▶ [THE TASK]: Among the records below, how many lines contain "city"? State the number and nothing more.

--- ENTRIES SUPPLIED Enclosed Below ---

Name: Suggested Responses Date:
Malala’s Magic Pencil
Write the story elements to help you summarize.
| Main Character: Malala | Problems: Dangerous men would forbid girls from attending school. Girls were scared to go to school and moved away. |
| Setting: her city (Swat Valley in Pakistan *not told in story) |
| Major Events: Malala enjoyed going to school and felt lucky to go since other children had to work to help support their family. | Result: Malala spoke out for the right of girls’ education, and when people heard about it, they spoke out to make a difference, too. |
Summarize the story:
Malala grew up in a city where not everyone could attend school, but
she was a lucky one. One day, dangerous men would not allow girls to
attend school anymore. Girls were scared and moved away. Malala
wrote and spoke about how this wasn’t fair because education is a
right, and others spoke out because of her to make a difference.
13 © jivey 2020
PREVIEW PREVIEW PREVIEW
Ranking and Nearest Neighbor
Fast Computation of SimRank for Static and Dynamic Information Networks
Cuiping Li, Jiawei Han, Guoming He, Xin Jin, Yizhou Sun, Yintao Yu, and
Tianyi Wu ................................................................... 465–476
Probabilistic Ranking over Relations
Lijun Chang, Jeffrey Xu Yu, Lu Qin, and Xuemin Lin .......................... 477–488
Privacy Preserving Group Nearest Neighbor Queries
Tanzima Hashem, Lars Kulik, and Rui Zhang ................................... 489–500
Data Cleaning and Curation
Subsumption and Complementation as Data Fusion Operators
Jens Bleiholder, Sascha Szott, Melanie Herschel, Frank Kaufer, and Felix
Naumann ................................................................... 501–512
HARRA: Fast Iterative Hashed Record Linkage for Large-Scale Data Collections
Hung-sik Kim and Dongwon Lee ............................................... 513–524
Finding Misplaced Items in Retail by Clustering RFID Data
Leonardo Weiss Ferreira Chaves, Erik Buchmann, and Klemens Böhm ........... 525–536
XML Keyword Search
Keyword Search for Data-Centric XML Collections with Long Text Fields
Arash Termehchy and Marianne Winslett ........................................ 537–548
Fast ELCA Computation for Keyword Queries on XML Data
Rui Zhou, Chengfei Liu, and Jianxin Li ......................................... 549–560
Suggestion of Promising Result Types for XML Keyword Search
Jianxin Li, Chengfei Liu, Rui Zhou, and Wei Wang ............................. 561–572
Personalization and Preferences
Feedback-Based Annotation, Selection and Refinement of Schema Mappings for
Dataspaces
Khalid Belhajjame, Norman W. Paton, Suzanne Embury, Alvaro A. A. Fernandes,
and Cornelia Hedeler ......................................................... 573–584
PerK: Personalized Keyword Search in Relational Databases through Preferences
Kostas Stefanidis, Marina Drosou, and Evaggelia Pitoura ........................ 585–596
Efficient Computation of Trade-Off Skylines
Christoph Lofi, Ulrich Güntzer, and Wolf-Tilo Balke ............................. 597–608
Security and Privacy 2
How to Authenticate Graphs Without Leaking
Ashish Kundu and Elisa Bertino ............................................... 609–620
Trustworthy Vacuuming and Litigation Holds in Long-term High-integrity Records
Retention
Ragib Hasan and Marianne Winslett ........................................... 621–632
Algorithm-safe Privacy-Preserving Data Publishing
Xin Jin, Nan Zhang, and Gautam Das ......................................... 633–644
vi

--- End of Enclosed ENTRIES SUPPLIED ---

▶ [ANSWER BOX]: 2